Memory-Inspired Temporal Prompt Interaction for Text-Image Classification
Xinyao Yu, Hao Sun, Ziwei Niu, Rui Qin, Zhenjia Bai, Yen-Wei Chen, Lanfen Lin
TL;DR
MITP introduces memory-inspired temporal prompts to enable efficient text-image interaction on intermediate layers of a frozen foundation model, using a memory hub to consolidate and activate cross-modal information with a small set of trainable parameters (~2.0M). The approach achieves competitive accuracy on UPMC-Food101, MM-IMDB, and SNLI-VE, outperforming many prompt-based methods while maintaining low memory usage and parameter counts. By combining temporal prompts with similarity-based prompt generation, MITP facilitates two-way modality exchange without fine-tuning the backbone, offering a practical solution for efficient multimodal transfer learning. The work highlights a promising direction for memory-inspired, prompt-based cross-modal interaction in image-text classification and beyond.
Abstract
In recent years, large-scale pre-trained multimodal models (LMM) generally emerge to integrate the vision and language modalities, achieving considerable success in various natural language processing and computer vision tasks. The growing size of LMMs, however, results in a significant computational cost for fine-tuning these models for downstream tasks.
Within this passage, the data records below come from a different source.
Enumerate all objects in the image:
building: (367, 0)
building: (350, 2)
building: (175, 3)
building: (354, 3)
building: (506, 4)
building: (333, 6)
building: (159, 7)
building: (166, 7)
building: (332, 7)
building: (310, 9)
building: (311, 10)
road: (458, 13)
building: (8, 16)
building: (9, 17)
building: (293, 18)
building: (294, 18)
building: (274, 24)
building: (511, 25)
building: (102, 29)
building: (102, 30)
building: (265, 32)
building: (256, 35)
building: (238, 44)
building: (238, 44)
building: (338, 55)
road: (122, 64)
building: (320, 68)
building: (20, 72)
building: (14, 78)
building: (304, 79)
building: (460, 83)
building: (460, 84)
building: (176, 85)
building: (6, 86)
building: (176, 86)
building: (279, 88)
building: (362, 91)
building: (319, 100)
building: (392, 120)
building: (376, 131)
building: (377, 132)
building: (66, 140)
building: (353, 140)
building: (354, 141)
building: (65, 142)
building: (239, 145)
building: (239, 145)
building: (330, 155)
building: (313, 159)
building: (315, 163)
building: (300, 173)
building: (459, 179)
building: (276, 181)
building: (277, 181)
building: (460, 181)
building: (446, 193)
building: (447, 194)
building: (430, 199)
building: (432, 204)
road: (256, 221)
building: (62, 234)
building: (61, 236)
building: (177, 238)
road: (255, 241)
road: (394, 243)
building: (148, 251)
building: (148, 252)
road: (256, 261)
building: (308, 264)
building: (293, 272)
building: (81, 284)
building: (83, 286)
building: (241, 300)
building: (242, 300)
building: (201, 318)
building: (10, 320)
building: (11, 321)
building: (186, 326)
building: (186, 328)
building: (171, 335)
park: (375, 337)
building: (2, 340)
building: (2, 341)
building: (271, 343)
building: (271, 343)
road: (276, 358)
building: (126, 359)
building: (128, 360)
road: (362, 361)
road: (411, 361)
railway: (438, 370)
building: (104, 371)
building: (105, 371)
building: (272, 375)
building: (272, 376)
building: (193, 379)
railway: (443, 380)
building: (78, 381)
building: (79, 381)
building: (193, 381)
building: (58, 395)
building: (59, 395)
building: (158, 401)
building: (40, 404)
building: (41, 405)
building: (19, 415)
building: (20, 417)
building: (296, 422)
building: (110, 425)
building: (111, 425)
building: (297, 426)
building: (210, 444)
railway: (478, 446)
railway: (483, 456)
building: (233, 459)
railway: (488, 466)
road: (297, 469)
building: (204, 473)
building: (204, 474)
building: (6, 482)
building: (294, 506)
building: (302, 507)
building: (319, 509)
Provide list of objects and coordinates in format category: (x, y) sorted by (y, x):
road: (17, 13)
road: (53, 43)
Hence, prompt-based interaction strategy is studied to align modalities more efficiently. In this contex, we propose a novel prompt-based multimodal interaction strategy inspired by human memory strategy, namely Memory-Inspired Temporal Prompt Interaction (MITP). Our proposed method involves in two stages as in human memory strategy: the acquiring stage, and the consolidation and activation stage. We utilize temporal prompts on intermediate layers to imitate the acquiring stage, leverage similarity-based prompt interaction to imitate memory consolidation, and employ prompt generation strategy to imitate memory activation. The main strength of our paper is that we interact the prompt vectors on intermediate layers to leverage sufficient information exchange between modalities, with compressed trainable parameters and memory usage. We achieve competitive results on several datasets with relatively small memory usage and 2.0M of trainable parameters (about 1% of the pre-trained foundation model).